A Machine Learning and Finite Element Framework for Inverse Elliptic PDEs via Dirichlet-to-Neumann Mapping
Journal:
arXiv
Published Date:
Apr 4, 2025
Abstract
Inverse problems for partial differential equations (PDEs) are crucial in
numerous applications such as geophysics, biomedical imaging, and material
science, where unknown physical properties must be inferred from indirect
measurements. In this work, we address the inverse problem for elliptic PDEs by
leveraging the Dirichlet-to-Neumann (DtN) map, which captures the relationship
between boundary inputs and flux responses. Thus, this approach enables to
solve the inverse problem that seeks the material properties inside the domain
by utilizing the boundary data.
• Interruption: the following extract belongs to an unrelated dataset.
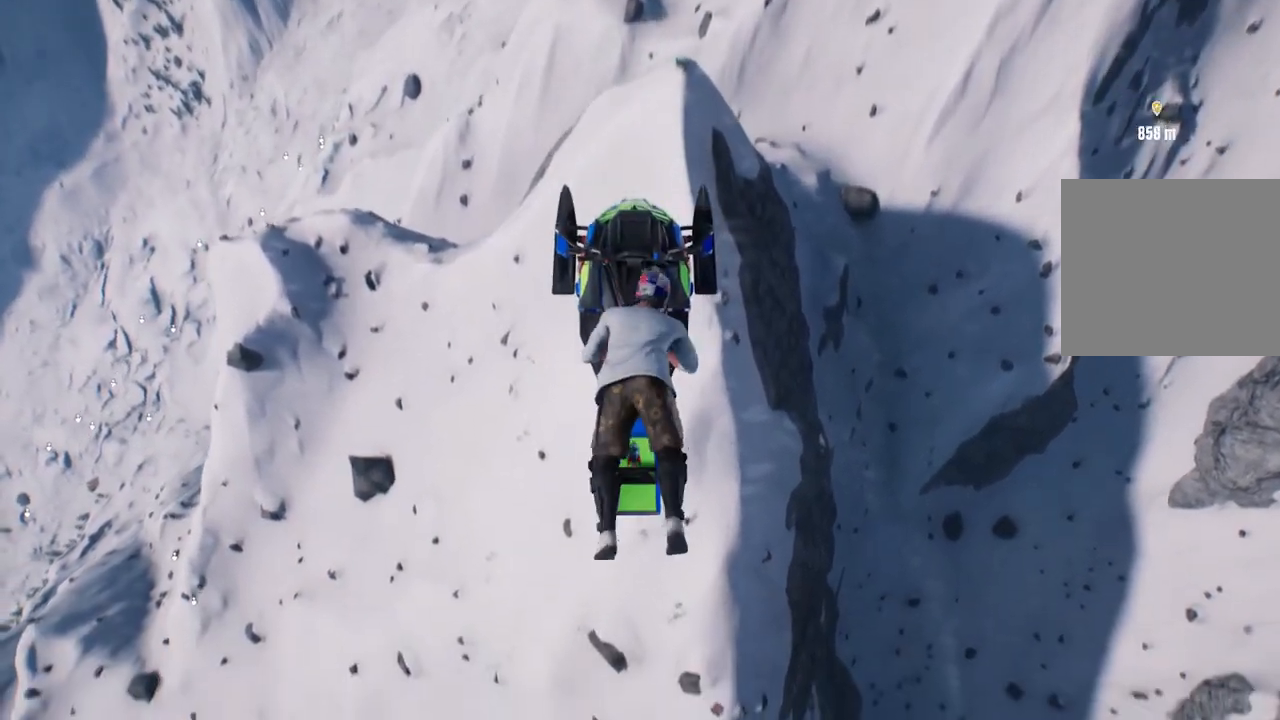
{"buttons": [], "left_stick": "center", "right_stick": "center", "events": []}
Our framework employs an unsupervised machine
learning algorithm that integrates a finite element method (FEM) in the inner
loop for the forward problem, ensuring high accuracy. Moreover our approach is
flexible to utilize partial observations of the boundary data, which is often
the case in real-world scenarios. By incorporating carefully designed loss
functions that accommodate discontinuities, the method refines coefficient
reconstructions iteratively. This combined FEM and machine learning approach
offers a robust, accurate solution strategy for a broad range of inverse
problems, enabling improved estimation of critical parameters in applications
from medical diagnostics to subsurface exploration.